Please mention it to your advisor right away.

They may say, "You're right, you should be a co-author." Or, "Given your specific contributions, it wouldn't be appropriate to list you as a co-author, but you will be listed in the acknowledgements." Or they may say, "Given your current contributions you can't be a co-author, but if you also do XYZ for the paper before it is finished, then it would be appropriate for you to be 3rd author."

You may agree or disagree with their answer.

We can't really tell you definitely whether or not you should be a co-author. (We don't know enough about the content of the paper, or your contribution, and it wouldn't be appropriate for you to give that level of detail here.)

But, you should definitely talk to your advisor about it (preferably right away, and definitely before the paper is submitted).

Edit: The OP made the following comment -

After digging out some info about the previous undergraduate students, I find all of them are not listed as authors. But they are indeed acknowledged in the paper.

If you think for some reason your advisor will be reluctant to include you as an author, you can do some preparation for your talk with them as follows. Then, if your advisor's first reaction is "I've never given authorship to an undergrad before," you are prepared to politely and non-combatively make a case to your advisor for why you think you merit authorship.

◆ **Source data**
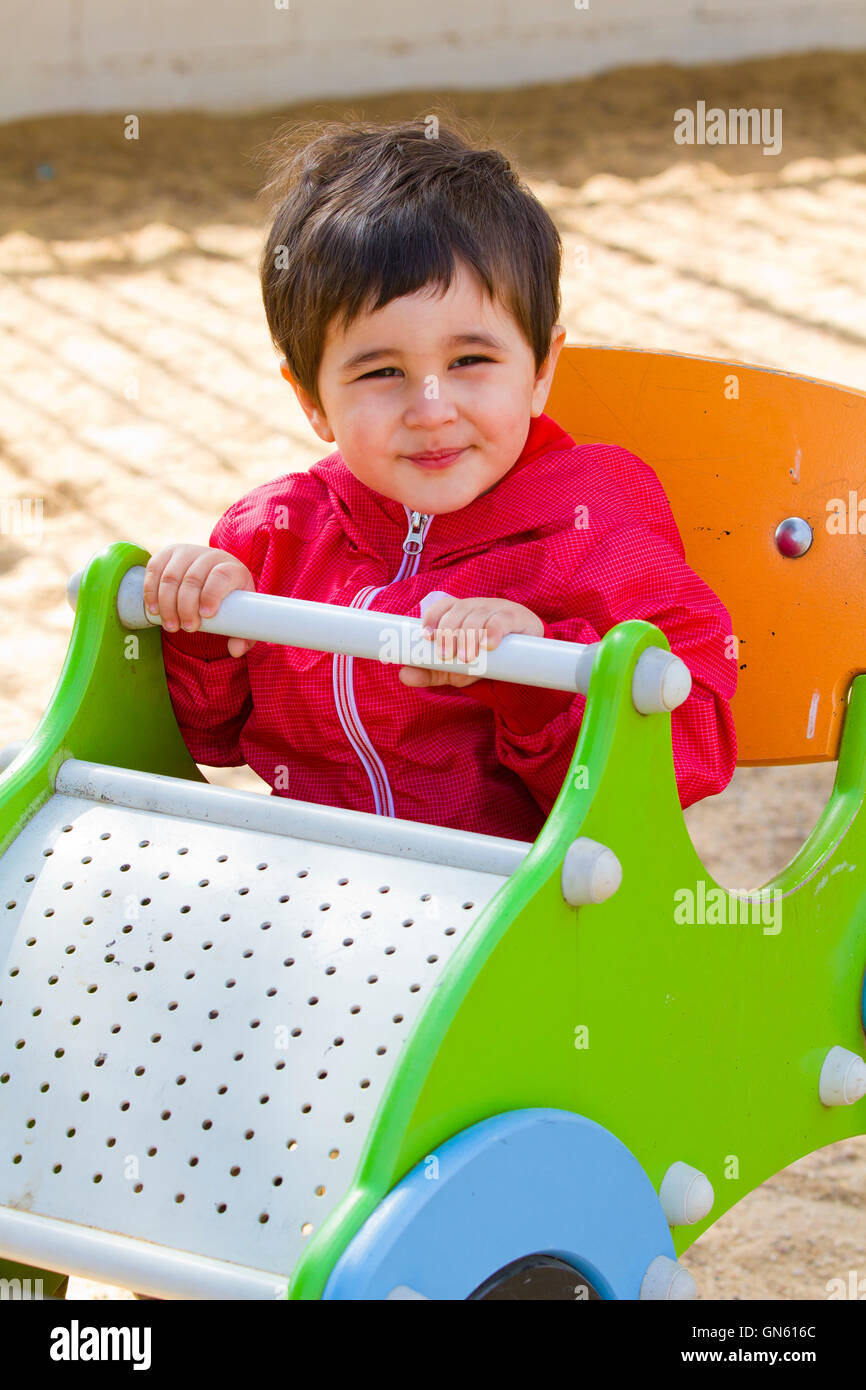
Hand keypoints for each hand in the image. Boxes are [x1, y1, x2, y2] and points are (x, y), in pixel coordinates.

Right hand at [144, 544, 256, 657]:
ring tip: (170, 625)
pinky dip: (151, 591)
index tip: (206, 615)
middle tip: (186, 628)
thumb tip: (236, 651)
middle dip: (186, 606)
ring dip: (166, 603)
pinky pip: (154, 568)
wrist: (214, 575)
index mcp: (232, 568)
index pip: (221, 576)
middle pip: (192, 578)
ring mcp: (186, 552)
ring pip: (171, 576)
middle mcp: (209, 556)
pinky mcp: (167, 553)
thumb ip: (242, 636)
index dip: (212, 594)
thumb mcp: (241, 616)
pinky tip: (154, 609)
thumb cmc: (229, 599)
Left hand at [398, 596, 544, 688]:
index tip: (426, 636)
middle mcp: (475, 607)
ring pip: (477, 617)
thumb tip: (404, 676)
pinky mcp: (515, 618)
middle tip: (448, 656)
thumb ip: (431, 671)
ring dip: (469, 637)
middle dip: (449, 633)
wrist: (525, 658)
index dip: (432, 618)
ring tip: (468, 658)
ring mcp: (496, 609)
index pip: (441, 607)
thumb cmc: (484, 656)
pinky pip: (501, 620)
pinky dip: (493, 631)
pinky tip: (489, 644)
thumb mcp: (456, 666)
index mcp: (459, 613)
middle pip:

◆ **Task brief**
Pick up the advice about raising co-authorship with an advisor after its final sentence, and carry it on in the same voice.

◆ **Reply to the exercise**
  • Check if your university or department has any formal policy on authorship. For example, here are three different policies.
  • If you have no university-specific guidelines, you can refer to the IEEE rules.
  • In either case, identify to yourself things you have done that you think qualify you for authorship according to the guidelines.

Then, if your advisor's first response is "No" and you disagree (after listening to the reasoning), you can present your side (which your advisor may or may not agree with).

Also, if your advisor's assessment is "No, you haven't done enough to warrant authorship," you can ask "What else I can do before paper submission that will 'bump' my contribution up to authorship level?" I have had students in the past whose contribution to a paper didn't warrant authorship. In those cases, I told them: "Your current contributions do not merit authorship (only acknowledgement), but if you also do X, Y, Z, you will be an author."

(Note: I'm not advising any kind of escalation at this point - you don't even know yet what your advisor will say! But you may feel more comfortable with some kind of plan in mind for how to explain your contributions (as you understand them) to your advisor if advisor says "No" and you don't think advisor fully understands your side.)

In any event, talk to your advisor as soon as you can.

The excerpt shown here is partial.